Blocks are also well compressed when writing to a file. Each block is compressed separately before being written to a file. When reading a single compressed block is loaded from file and unpacked to memory. Compression is very important not only for saving disk space, but also for performance. IO operations are slow, and the fewer bytes you have to read from disk, the higher the performance. The cost of unpacking in the case of lz4 is fully recouped by reducing the disk read time

5 Likes

So theoretically, depending on hardward and data size, 2^16 may or may not be the “optimal” chunk size. But it is definitely better than everything in one chunk or one row per chunk

1 Like

Yes. The optimal chunk depends on the hardware and the requests you plan to make. In DataFrameDBs you can specify block_size on table creation. 2^16 is default. I take it from ClickHouse defaults and maybe it’s too small. Because of ClickHouse run each request in several threads and at the same time can execute several requests, so memory limit for each thread is small.
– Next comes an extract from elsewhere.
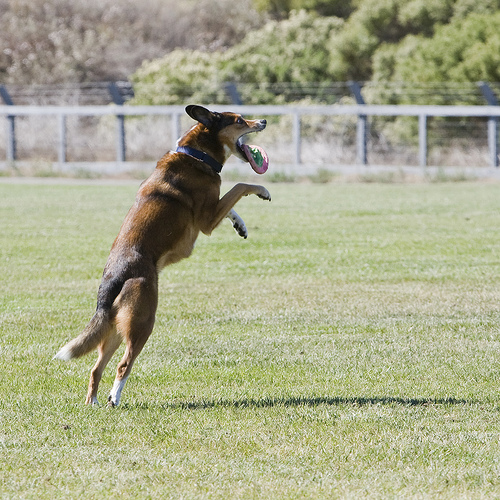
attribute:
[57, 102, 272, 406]
dog — black, brown, white, jumping, playing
In DataFrameDBs, which run in one thread locally memory limit is bigger

This looks very cool! Please reach out if you need any help hooking up to OnlineStats!

1 Like

does this package try to be something like JuliaDB?

To be honest, I don’t really understand the JuliaDB philosophy :frowning:

Rather something like ClickHouse without network interface on pure Julia. I.e. persistent relational DB with optimizations to do requests directly on disk storage.

4 Likes

I tried to import a large data set using the code:

using DataFrameDBs, CSV

t = create_table("trial", from = CSV.Rows("opprcd2018.csv", reuse_row=true), show_progress=true)
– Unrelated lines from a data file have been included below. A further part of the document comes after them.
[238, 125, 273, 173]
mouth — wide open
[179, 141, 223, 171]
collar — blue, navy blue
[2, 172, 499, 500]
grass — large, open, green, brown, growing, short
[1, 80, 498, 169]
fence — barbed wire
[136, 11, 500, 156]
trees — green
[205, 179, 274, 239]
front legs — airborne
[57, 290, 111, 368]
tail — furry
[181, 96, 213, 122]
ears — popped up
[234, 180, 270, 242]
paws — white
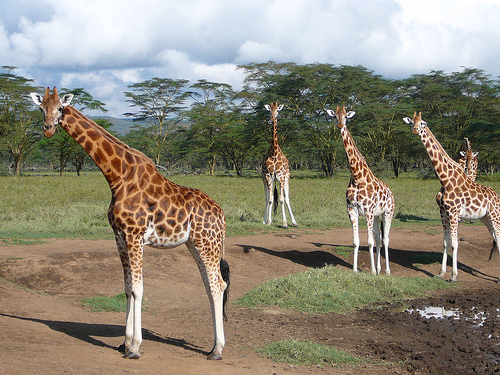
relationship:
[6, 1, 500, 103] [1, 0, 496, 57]
cloud in sky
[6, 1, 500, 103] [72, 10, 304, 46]
cloud in sky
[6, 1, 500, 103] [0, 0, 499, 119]
cloud in blue sky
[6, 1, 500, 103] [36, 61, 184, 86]
cloud in blue sky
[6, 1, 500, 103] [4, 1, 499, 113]
cloud in sky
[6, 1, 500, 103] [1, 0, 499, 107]
cloud in blue sky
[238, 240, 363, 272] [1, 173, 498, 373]
shadow on ground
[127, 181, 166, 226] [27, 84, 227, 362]
spots on giraffe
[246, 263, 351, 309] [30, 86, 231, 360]
grass growing by giraffe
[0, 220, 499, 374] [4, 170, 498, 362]
dirt patches in grass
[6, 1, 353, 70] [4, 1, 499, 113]
cloud in sky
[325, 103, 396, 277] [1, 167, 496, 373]
giraffe in field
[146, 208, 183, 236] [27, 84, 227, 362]
spots on giraffe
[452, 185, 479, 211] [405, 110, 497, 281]
spots on giraffe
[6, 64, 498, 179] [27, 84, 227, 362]
trees behind giraffe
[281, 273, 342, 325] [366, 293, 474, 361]
grass next to mud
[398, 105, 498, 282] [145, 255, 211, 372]
giraffe standing in dirt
but get the error message:

ERROR: MethodError: no method matching findfirst(::Char, ::SubString{String})
Closest candidates are:
  findfirst(::Function, ::Union{AbstractString, AbstractArray}) at array.jl:1742
  findfirst(::Function, ::Any) at array.jl:1735
  findfirst(::AbstractString, ::AbstractString) at strings/search.jl:104

Can you show me full error trace?

findfirst(ch::AbstractChar, string::AbstractString)

  Find the first occurrence of character ch in string.

  │ Julia 1.3
  │
  │  This method requires at least Julia 1.3.

You have version 1.2?

(Just a remark)
If you do get a really nice API, which seems like where this is going, it might be great to decouple the interface from specifically DataFrames.jl and be able to serve all Tables.jl compatible containers.
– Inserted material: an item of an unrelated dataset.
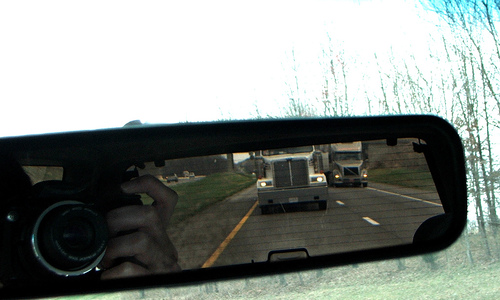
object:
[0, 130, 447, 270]
mirror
What do you have in mind? Now any container, that support Tables.schema and Tables.rows can be imported to DataFrameDBs. DataFrame is using as default materialization of views. Make DataFrameDBs itself support the Tables interface is one of my TODOs

1 Like

Awesome!

Just a little nitpick: the past tense of to read is read not readed. Otherwise great work!

1 Like

there are many such special cases in English

If studying Julia will advance me in learning English, then this will be an excellent result. :slight_smile:

4 Likes

yes, i am using julia 1.2

If it’s critical, than I can try to make it compatible with 1.2

that would be great!

Ok. I originally wrote it in 1.3 and didn 't track what features are supported in 1.2. findfirst is a small thing, and if there is no another critical features that requires 1.3, then I will soon add support for 1.2

Now master should work with 1.2.
If you test this with your data sets and let me know about the problems, it will be very cool. And it will greatly help further development. I apologize in advance for any errors that may occur - the package is quite complex and there may be many different unrecorded problems.